(Text for analysis Opens)
This example shows how to use the MQTT publish and subscribe architecture in ThingSpeak. The MQTT protocol is a low-overhead device messaging system. Using MQTT, subscribe to field 1 of a control channel. When you update the control channel, the posted value is sent to your device. The servo rotates to the specified angle. The device measures the network strength and updates the storage channel. Comments in the code indicate how to adapt this example for a nonsecure connection.

Supported Hardware

  • ESP8266, NodeMCU, WeMOS

  • Arduino MKR1000

  • Arduino Uno, Mega, Due, or Leonardo with wireless network connection

  • Particle Photon (with slight code and schematic adjustments)

The example is designed to work with only a few extra components, namely a single servo motor. You use the on board Wi-Fi antenna to make Wi-Fi strength measurements.

These images show sample channel output from the storage channel. Field 1 stores the angle of the servo motor that is set from the control channel, and field 2 shows the measured Wi-Fi strength value.

Data analysis shows that the orientation of the WeMOS hardware has a directional effect on the measured signal strength.

Prerequisites

1) Create a ThingSpeak Channel for the subscribe control as shown in Collect Data in a New Channel. The subscribe channel holds the angle for the servo motor. When the servo motor angle is updated, the subscribed device receives the angle as an MQTT message. The device sets the servo angle and measures the new wireless network strength at that angle.

2) Create another ThingSpeak channel for the published data. The publish channel records the set angle and the signal strength data.

3) In the Channel Settings view, enable fields 1 and 2 for the publish channel. To distinguish between the fields, give each field a descriptive name.

4) Note the read and write API keys on the API Keys tab in the Channel Settings view (circled in the image).

5) Create an MQTT device by clicking Devices > MQTT at the top of the page, then Add a new device. When you set up the device, authorize both channels for publish and subscribe. For details, see Create a ThingSpeak MQTT Device.

6) While adding the new device, click Download Credentials > Arduino (mqtt_secrets.h). Keep this downloaded secrets file for access in the Code section below.
(Text for analysis Closes)
*Check your understanding*.
A – Decide whether each statement below agrees with the ThingSpeak MQTT text, answering yes or no and quoting the words of the text that settle it. (i) The publish channel records the set angle and the signal strength. (ii) Apart from the servo, the example needs several extra sensors. (iii) Wi-Fi strength is measured with an external antenna.
B – List every hardware entry given under the heading "Supported Hardware" in the ThingSpeak MQTT text.
C – Write what comes next in the ThingSpeak MQTT text, starting after its final sentence.
(Record set Opens)
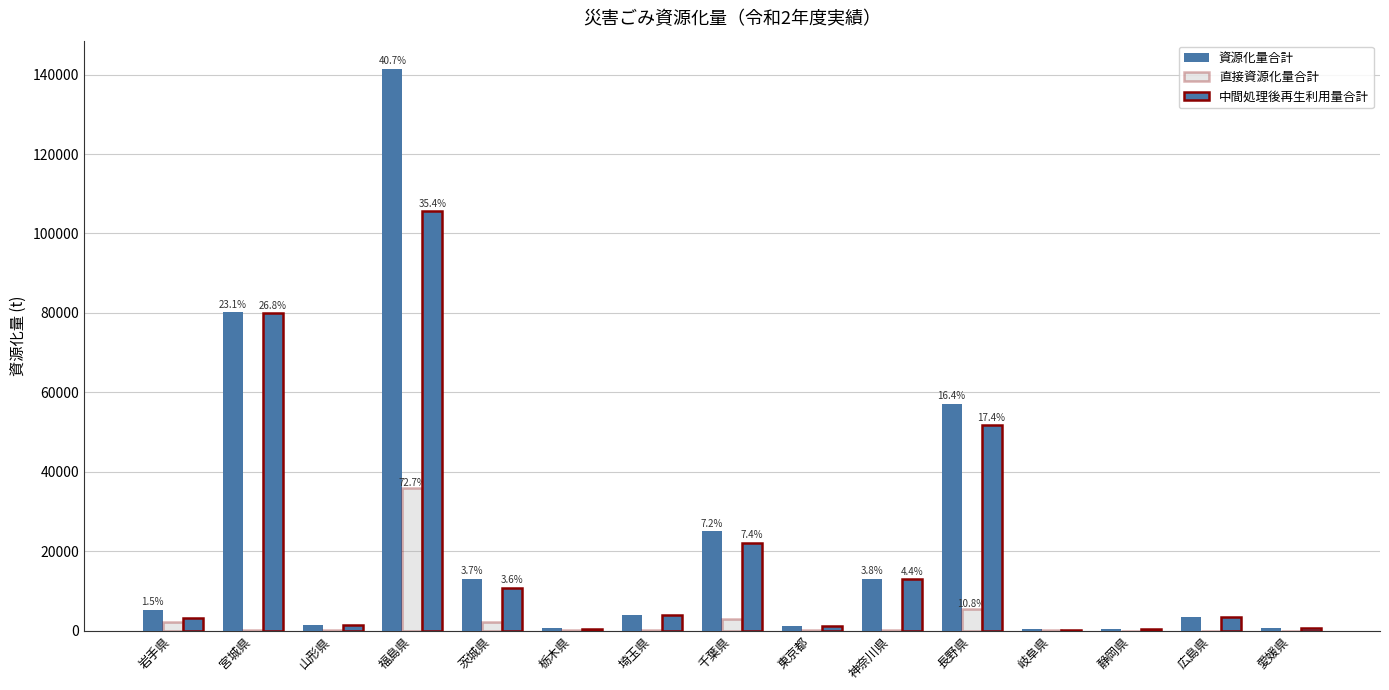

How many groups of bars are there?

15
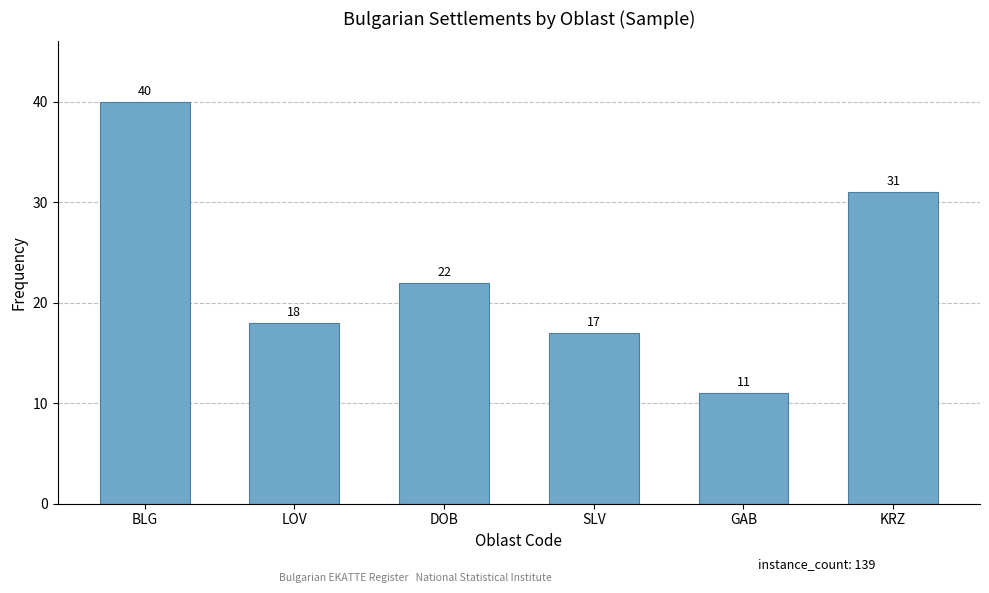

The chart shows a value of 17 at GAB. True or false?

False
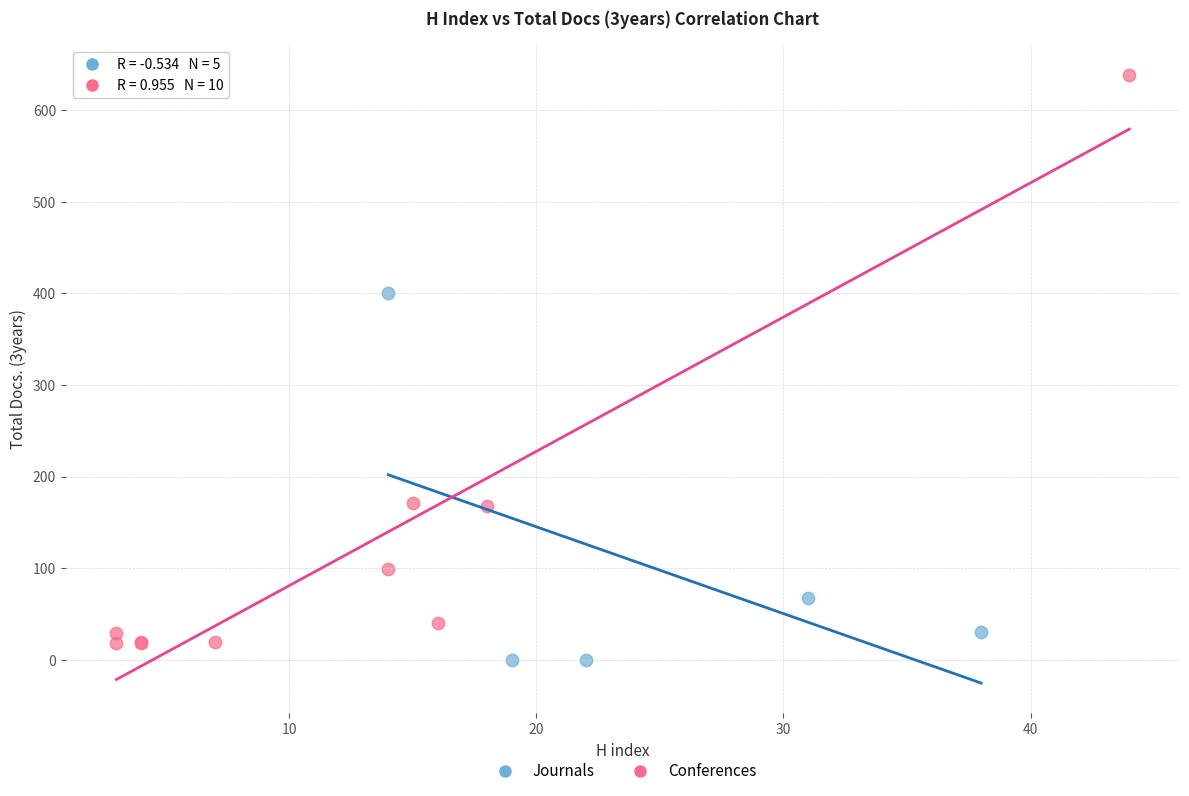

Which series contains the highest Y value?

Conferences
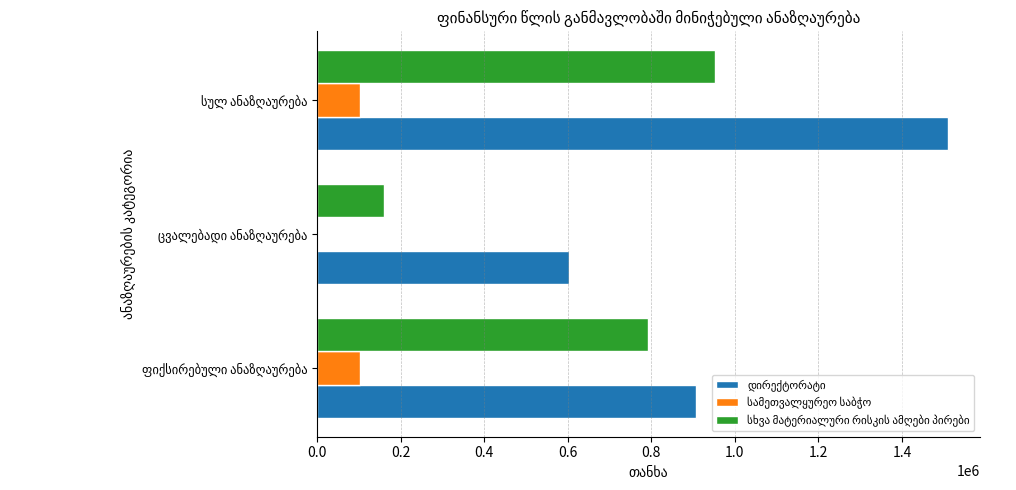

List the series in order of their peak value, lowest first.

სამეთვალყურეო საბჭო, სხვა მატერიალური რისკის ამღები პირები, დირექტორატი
(Record set Closes)
*Your written answers*.
A –
(i) Yes: "The publish channel records the set angle and the signal strength data."
(ii) No: "The example is designed to work with only a few extra components, namely a single servo motor."
(iii) No: "You use the on board Wi-Fi antenna to make Wi-Fi strength measurements."

B –
- ESP8266, NodeMCU, WeMOS
- Arduino MKR1000
- Arduino Uno, Mega, Due, or Leonardo with wireless network connection
- Particle Photon (with slight code and schematic adjustments)

C –
Required Hardware

  • WeMOS D1 Mini, or one of the following devices with changes to the libraries used: NodeMCU, ESP8266-01, ESP8266-04, ESP8266-12, ESP8266-12E, Arduino® MKR1000, or other Arduino with Ethernet or wireless network connection

  • Servo motor (for example, Futaba S3003)

  • Jumper wires (at least 3)

  • USB cable

Schematic and Connections

1) Connect D5 on the WeMOS D1 Mini the signal line of the servo.

2) Connect the ground wire of the servo to the ground on the WeMOS board.

3) Connect the servo power to 3.3 V. Using 5 V directly can overload the USB power limit in some cases.

Program Your Arduino

Use the Arduino IDE to program your device. You can download the latest Arduino IDE here.

1) Add the ESP8266 Board Package:

a. Under File > Preferences, enter https://arduino.esp8266.com/stable/package_esp8266com_index.json into Additional Board Manager URLs.

b. Select Tools > Boards > Board Manager. Enter ESP8266 in the search bar and install the package.

2) Modify the allowed packet size.

a. Navigate to the folder with the pub sub library header file, generally Documents\Arduino\libraries\PubSubClient\src.

b. Edit PubSubClient.h to change the max packet size to 4096. When complete, the line should read:

#define MQTT_MAX_PACKET_SIZE 4096

3) Create the application:

a. Open a new window in the Arduino IDE, and save the file.

b. Add the code provided in the Code section.

c. Be sure to edit the wireless network information and channel IDs in the code.

4) Add libraries and secrets file to the sketch:

a. If not already present, add the following libraries to the library manager by selecting Sketch > Include Library > Manage Libraries. For each library search its name and select Install.

  • PubSubClient

  • ESP8266Wifi

  • servo

b. Add the mqtt_secrets.h file.

Test Your Device

After you successfully upload your program, you can monitor the output using the serial monitor. Upload a value to your ThingSpeak control channel in the range of 0 to 175. You can copy the GET request format from the API Keys tab or modify this text with your write API key. Enter each URL directly into the address bar of your browser, changing YOUR WRITE API KEY to the write API key for your channel.

https://api.thingspeak.com/update?api_key=YOUR_WRITE_API_KEY&field1=ANGLE_VALUE

The device publishes the angle and the Wi-Fi signal strength to the storage channel whenever you post to the subscribe channel. Make sure that your angle value is in the range of 0 to 175.

Code

1) Include required libraries and define data fields:

#include <PubSubClient.h>
#include <WiFiClientSecure.h>                         // Needed only if using secure connection.
#include <ESP8266WiFi.h>
#include <Servo.h> 
#include "mqtt_secrets.h"
#define ANGLE_FIELD 0   
#define DATA_FIELD 1                                  // Data field to post the signal strength to.

2) Define and initialize the variables. Be sure to edit the wireless network information, channel ID, and credentials. Find your channel ID on the top of the main page for your channel.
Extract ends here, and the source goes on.